Saved entries:
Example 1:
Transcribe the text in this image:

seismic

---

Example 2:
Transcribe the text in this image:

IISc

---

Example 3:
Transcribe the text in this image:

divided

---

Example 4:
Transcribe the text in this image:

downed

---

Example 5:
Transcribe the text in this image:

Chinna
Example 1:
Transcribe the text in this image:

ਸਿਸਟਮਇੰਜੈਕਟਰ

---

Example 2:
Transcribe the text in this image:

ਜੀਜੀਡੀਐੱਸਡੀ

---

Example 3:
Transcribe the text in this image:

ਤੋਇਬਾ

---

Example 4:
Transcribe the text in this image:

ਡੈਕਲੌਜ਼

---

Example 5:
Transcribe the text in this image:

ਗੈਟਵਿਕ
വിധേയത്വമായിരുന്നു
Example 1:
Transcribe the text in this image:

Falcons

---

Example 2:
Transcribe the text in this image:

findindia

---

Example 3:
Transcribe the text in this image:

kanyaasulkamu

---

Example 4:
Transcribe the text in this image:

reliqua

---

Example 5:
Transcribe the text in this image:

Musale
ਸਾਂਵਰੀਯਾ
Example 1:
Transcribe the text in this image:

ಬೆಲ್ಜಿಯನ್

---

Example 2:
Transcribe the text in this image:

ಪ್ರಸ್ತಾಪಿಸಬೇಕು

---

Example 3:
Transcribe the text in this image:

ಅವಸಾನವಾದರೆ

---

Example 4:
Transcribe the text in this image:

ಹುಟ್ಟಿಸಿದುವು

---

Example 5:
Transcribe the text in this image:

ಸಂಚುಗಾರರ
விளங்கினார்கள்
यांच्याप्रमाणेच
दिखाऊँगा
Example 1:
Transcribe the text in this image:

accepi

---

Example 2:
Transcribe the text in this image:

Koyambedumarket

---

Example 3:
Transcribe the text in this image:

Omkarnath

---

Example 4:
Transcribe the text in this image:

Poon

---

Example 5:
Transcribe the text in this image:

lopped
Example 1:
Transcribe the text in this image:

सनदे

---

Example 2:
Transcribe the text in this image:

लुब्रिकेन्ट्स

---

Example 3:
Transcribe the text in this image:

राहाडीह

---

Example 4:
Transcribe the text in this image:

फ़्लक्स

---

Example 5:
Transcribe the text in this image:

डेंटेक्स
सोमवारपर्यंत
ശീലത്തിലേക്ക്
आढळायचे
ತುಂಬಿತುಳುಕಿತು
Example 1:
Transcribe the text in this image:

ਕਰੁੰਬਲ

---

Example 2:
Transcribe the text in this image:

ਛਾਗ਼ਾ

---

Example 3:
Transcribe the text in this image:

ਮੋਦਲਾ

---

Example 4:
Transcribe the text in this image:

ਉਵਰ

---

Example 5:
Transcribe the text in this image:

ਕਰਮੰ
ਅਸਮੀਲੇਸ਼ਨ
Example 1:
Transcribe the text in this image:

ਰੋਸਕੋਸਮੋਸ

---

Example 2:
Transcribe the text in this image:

## Exercise objective
Every entry above must be copied exactly.

## Exercise output
Example 1:
Transcribe the text in this image:

seismic

---

Example 2:
Transcribe the text in this image:

IISc

---

Example 3:
Transcribe the text in this image:

divided

---

Example 4:
Transcribe the text in this image:

downed

---

Example 5:
Transcribe the text in this image:

Chinna
Example 1:
Transcribe the text in this image:

ਸਿਸਟਮਇੰਜੈਕਟਰ

---

Example 2:
Transcribe the text in this image:

ਜੀਜੀਡੀਐੱਸਡੀ

---

Example 3:
Transcribe the text in this image:

ਤੋਇਬਾ

---

Example 4:
Transcribe the text in this image:

ਡੈਕਲੌਜ਼

---

Example 5:
Transcribe the text in this image:

ਗੈਟਵਿਕ
വിധേയത്വമായിരുന്നു
Example 1:
Transcribe the text in this image:

Falcons

---

Example 2:
Transcribe the text in this image:

findindia

---

Example 3:
Transcribe the text in this image:

kanyaasulkamu

---

Example 4:
Transcribe the text in this image:

reliqua

---

Example 5:
Transcribe the text in this image:

Musale
ਸਾਂਵਰੀਯਾ
Example 1:
Transcribe the text in this image:

ಬೆಲ್ಜಿಯನ್

---

Example 2:
Transcribe the text in this image:

ಪ್ರಸ್ತಾಪಿಸಬೇಕು

---

Example 3:
Transcribe the text in this image:

ಅವಸಾನವಾದರೆ

---

Example 4:
Transcribe the text in this image:

ಹುಟ್ಟಿಸಿದುವು

---

Example 5:
Transcribe the text in this image:

ಸಂಚುಗಾರರ
விளங்கினார்கள்
यांच्याप्रमाणेच
दिखाऊँगा
Example 1:
Transcribe the text in this image:

accepi

---

Example 2:
Transcribe the text in this image:

Koyambedumarket

---

Example 3:
Transcribe the text in this image:

Omkarnath

---

Example 4:
Transcribe the text in this image:

Poon

---

Example 5:
Transcribe the text in this image:

lopped
Example 1:
Transcribe the text in this image:

सनदे

---

Example 2:
Transcribe the text in this image:

लुब्रिकेन्ट्स

---

Example 3:
Transcribe the text in this image:

राहाडीह

---

Example 4:
Transcribe the text in this image:

फ़्लक्स

---

Example 5:
Transcribe the text in this image:

डेंटेक्स
सोमवारपर्यंत
ശീലത്തിലേക്ക്
आढळायचे
ತುಂಬಿತುಳುಕಿತು
Example 1:
Transcribe the text in this image:

ਕਰੁੰਬਲ

---

Example 2:
Transcribe the text in this image:

ਛਾਗ਼ਾ

---

Example 3:
Transcribe the text in this image:

ਮੋਦਲਾ

---

Example 4:
Transcribe the text in this image:

ਉਵਰ

---

Example 5:
Transcribe the text in this image:

ਕਰਮੰ
ਅਸਮੀਲੇਸ਼ਨ
Example 1:
Transcribe the text in this image:

ਰੋਸਕੋਸਮੋਸ

---

Example 2:
Transcribe the text in this image:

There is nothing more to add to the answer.